Developers can use DataDecide to identify which data supports their specific goals earlier in the pipeline. “DataDecide helps you evaluate evaluations, to make new evaluations that are sensitive to these differences in data,” said Magnusson. In a sense, it helps reverse-engineer which inputs actually matter by testing outcomes first.

Blind Spots Remain

Choosing the right datasets for your pre-training data is a decision that carries significant consequences for the ultimate efficiency and accuracy of your LLM-derived apps.

“Model behavior is shaped more by its training data than architecture alone,” said Gopi. Irrelevant or redundant data can lead to inefficiencies and affect model quality, making training data descriptions an important yet often overlooked area for AI development.

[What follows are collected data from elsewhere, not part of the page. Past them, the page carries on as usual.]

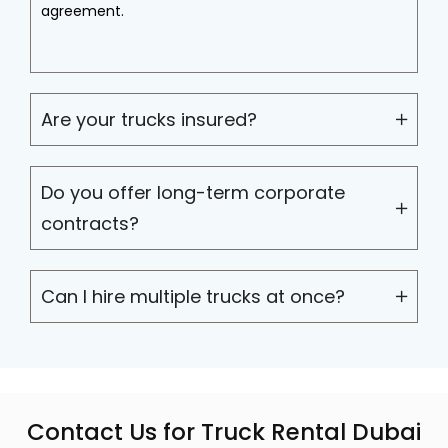
agreement.
Are your trucks insured?
Do you offer long-term corporate
contracts?
Can I hire multiple trucks at once?
Contact Us for Truck Rental Dubai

Eliminating weak datasets early prevents wasted compute and accelerates innovation. Until now, though, developers lacked a reliable way to measure the quality of their training data choices. DataDecide fills that gap, helping standardize a once-informal step in model development.

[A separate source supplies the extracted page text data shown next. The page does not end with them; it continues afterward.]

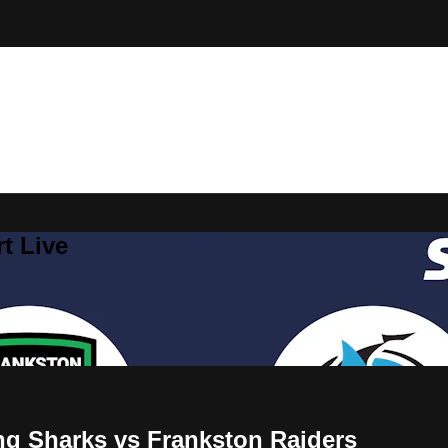
t Live
ng Sharks vs Frankston Raiders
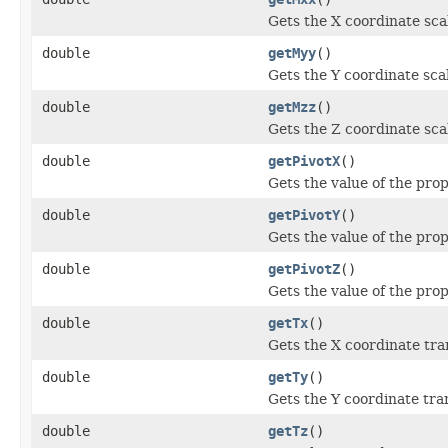
Gets the X coordinate sca
double
getMyy
()
Gets the Y coordinate sca
double
getMzz
()
Gets the Z coordinate sca
double
getPivotX
()
Gets the value of the prop
double
getPivotY
()
Gets the value of the prop
double
getPivotZ
()
Gets the value of the prop
double
getTx
()
Gets the X coordinate tra
double
getTy
()
Gets the Y coordinate tra
double
getTz
()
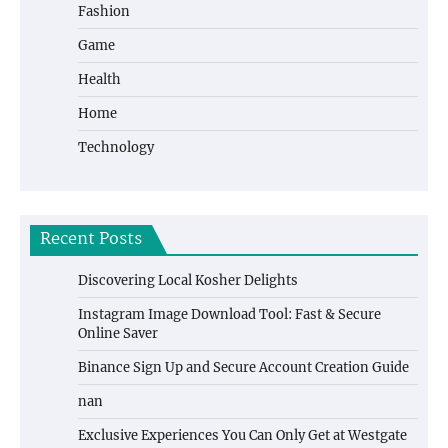
Fashion
Game
Health
Home
Technology
Recent Posts
Discovering Local Kosher Delights
Instagram Image Download Tool: Fast & Secure
Online Saver
Binance Sign Up and Secure Account Creation Guide
nan
Exclusive Experiences You Can Only Get at Westgate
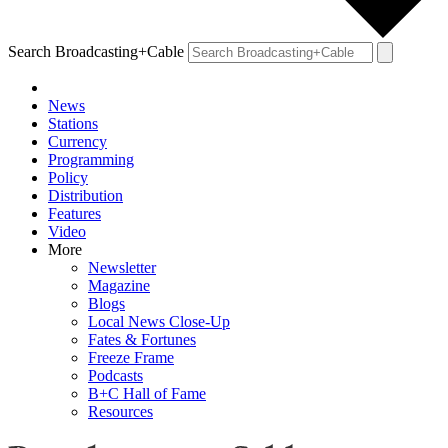
Search Broadcasting+Cable
News
Stations
Currency
Programming
Policy
Distribution
Features
Video
More
Newsletter
Magazine
Blogs
Local News Close-Up
Fates & Fortunes
Freeze Frame
Podcasts
B+C Hall of Fame
Resources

Still, data selection alone doesn’t solve deeper problems around data quality or model architecture. “Dataset selection tools are one useful tool out of many needed tools,” said Hunt. “For genuinely more powerful models, we’ll need more architectural techniques than what we have right now.”

Pijanowski isn’t fully convinced: Why not just use retrieval-augmented generation (RAG)? “This allows all corpora to be used without running everything through an LLM.”

In enterprise settings, he sees a major challenge in segmenting data into distinct corpora that reflect different skillsets a model must learn.

There is also the risk of over-optimizing for measurable benchmarks, said Gopi, which test scores rather than real-world performance. These metrics don’t always reflect behavior in open-ended, multilingual or adversarial contexts. “Without qualitative reviews, bias checks or representational analysis,” he said, “such tools can only partially mitigate data-related risks.”

While no single tool can solve all of AI’s challenges, DataDecide lowers the barrier to making pre-training decisions with far-reaching impact. As Hunt told TNS, “This doesn’t dramatically change things, but it is an exciting set of findings.”